Con questi fondi aggiuntivi, derivati dalla ridistribuzione di risorse non utilizzate da altri Paesi, si potrà potenziare ulteriormente questa iniziativa, utile a educare i bambini che frequentano le scuole primarie italiane a un'alimentazione sana grazie ai buoni prodotti dei nostri territori
Il Comitato di gestione "Frutta nelle scuole" di Bruxelles ha incrementato all'Italia risorse per ulteriori 730mila euro, in quanto le risorse non utilizzate da altri Stati membri sono state ridistribuite ai Paesi con programmi già attivi.«Esprimo soddisfazione - ha sottolineato il ministro delle Politiche agricole alimentari e forestali Luca Zaia - per il successo segnato dall'Italia a Bruxelles, perché è riuscita a ottenere un incremento di risorse per il programma 'Frutta nelle scuole”, oltre al raddoppio dei fondi già conseguito nei giorni scorsi. Con questi fondi aggiuntivi, pari a 730mila euro circa, derivati dalla ridistribuzione di risorse non utilizzate da altri Paesi, potremo potenziare ulteriormente questa iniziativa, così utile per educare i bambini a una alimentazione sana grazie ai buoni prodotti dei nostri territori, nelle scuole primarie italiane. L'assegnazione ulteriore premia la gestione del nostro Paese, che è riuscito a sfruttare appieno le potenzialità del programma comunitario, facendo registrare una distribuzione capillare della frutta e della verdura in moltissime scuole italiane».

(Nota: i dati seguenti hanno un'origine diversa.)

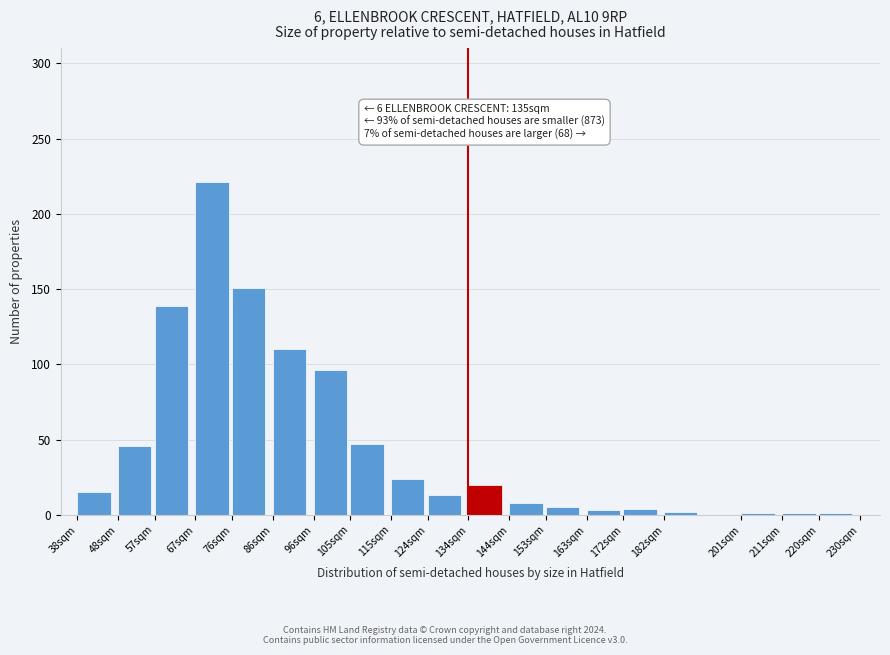

Is it true that the value at 38sqm is 25?

False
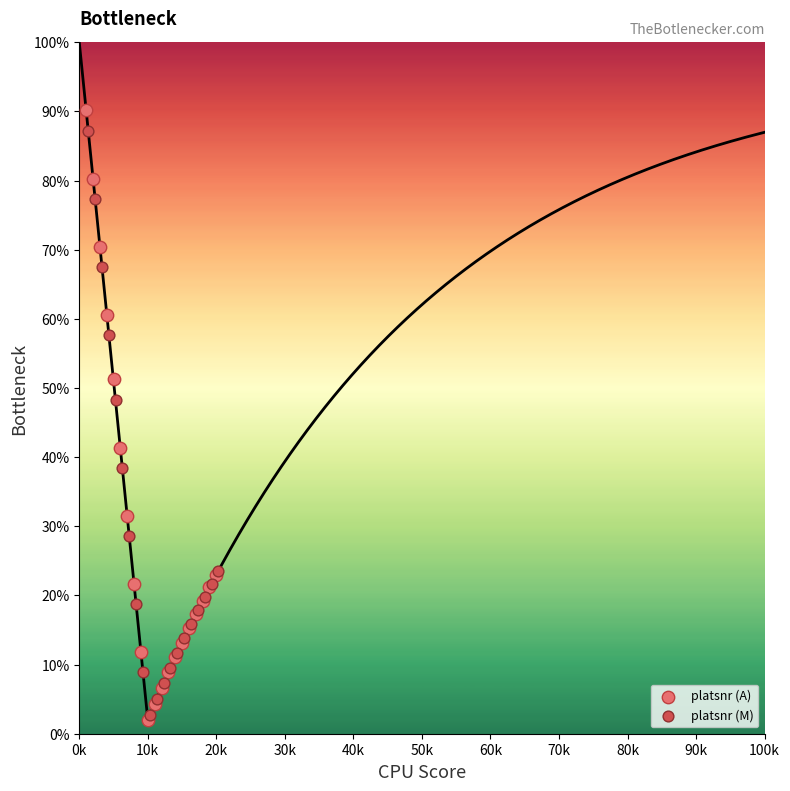

Which series has the widest spread of Y values?

platsnr (A)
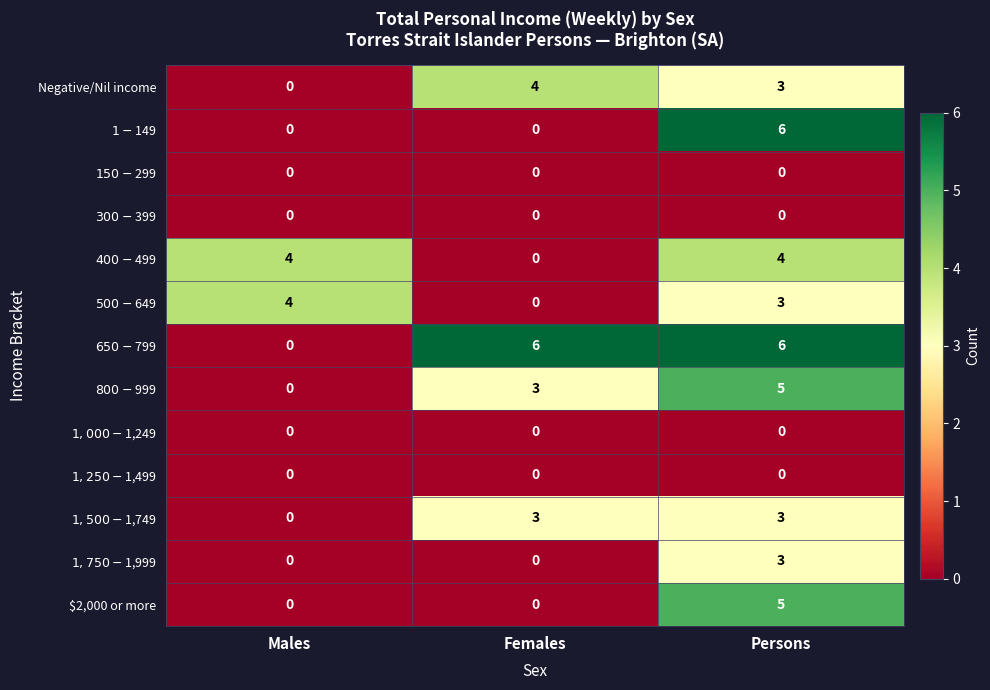

What is the spread (max minus min) of values at Persons?

6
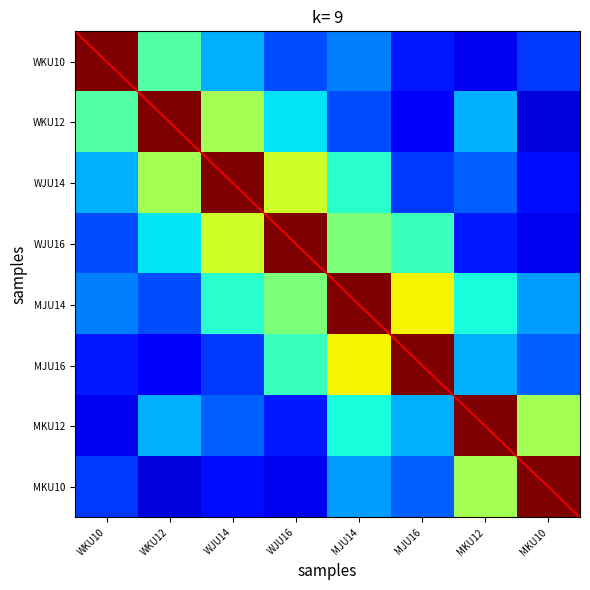

The value of WKU10 at WJU14 is 30. True or false?

True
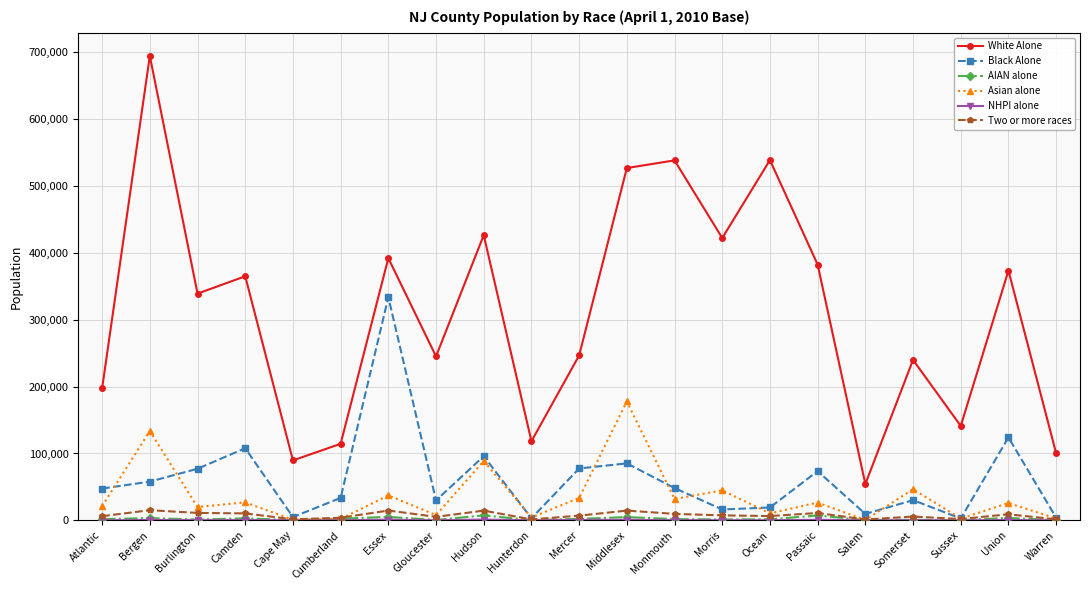

What position from the right is Sussex?

3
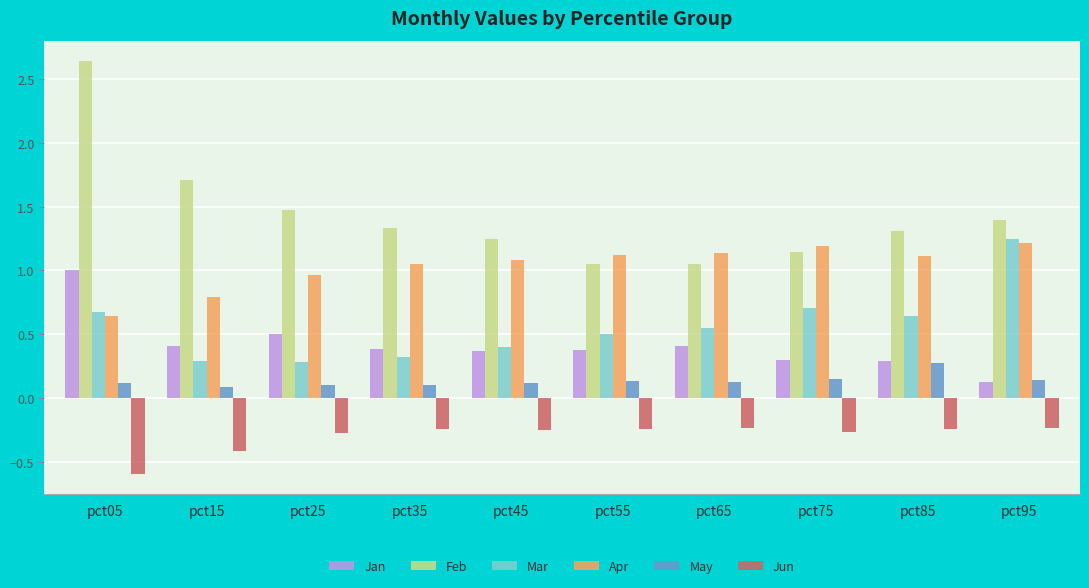

What is the difference between the Mar values at pct35 and pct55?

0.2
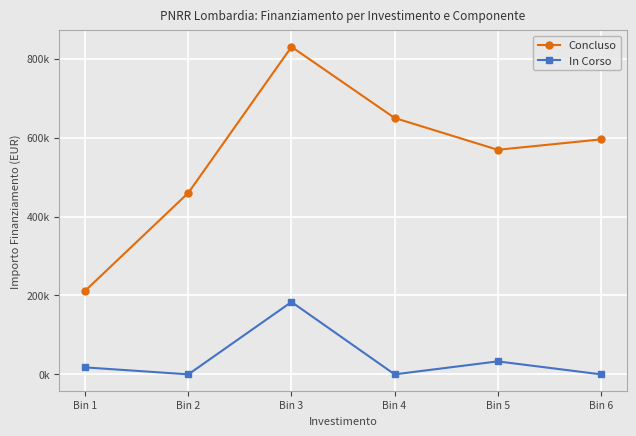

What is the difference between the maximum and second lowest values in the Concluso series?

370182.1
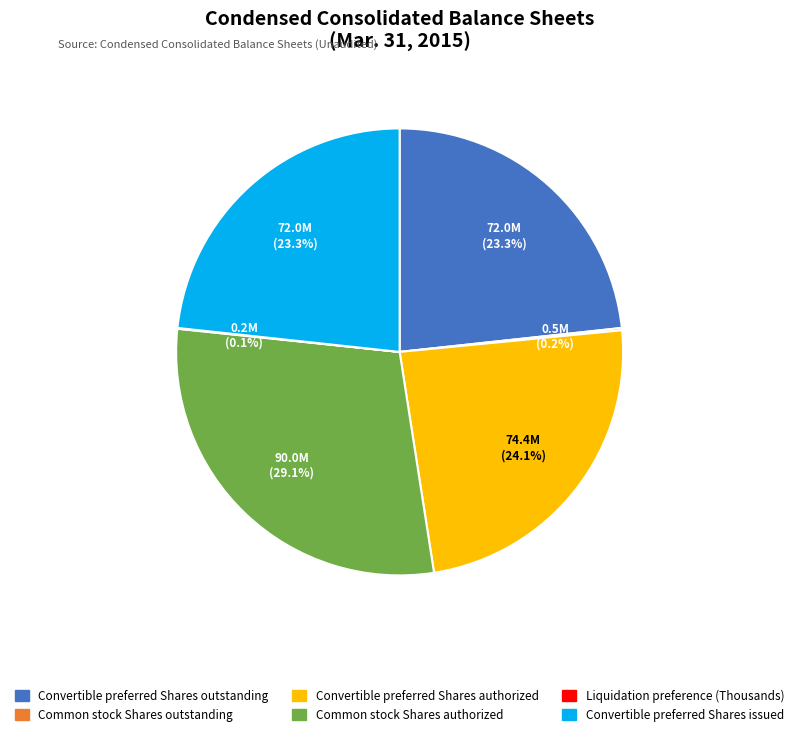

Is there a majority slice in this chart?

No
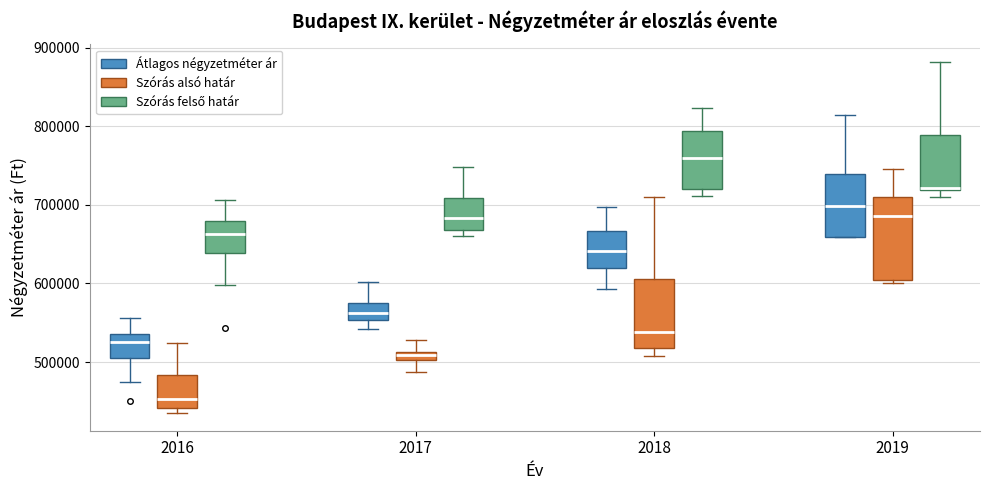

Which box's median line is the highest?

2018 (Szórás felső határ)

«In questo modo - ha detto il Ministro - la quota comunitaria ulteriore assegnata all'Italia arriva a quota 11.418.947 di euro, più che raddoppiando il plafond di base, che ammontava a 9.521.200 di euro. Si avranno quindi a disposizione, complessivamente, per il periodo 1° agosto 2010-31 luglio 2011, risorse comunitarie per 20,94 milioni di euro. Sommando a queste i 15,16 milioni di euro di cofinanziamento nazionale, si arriva a 36,1 milioni di euro per l'intero programma nazionale».
«Voglio sottolineare che questo programmo oltre a essere importante per l'educazione alimentare dei nostri bambini crea nuovi sbocchi per lo sviluppo del settore ortofrutticolo italiano, filiera che coinvolge tutte le Regioni della nostra penisola».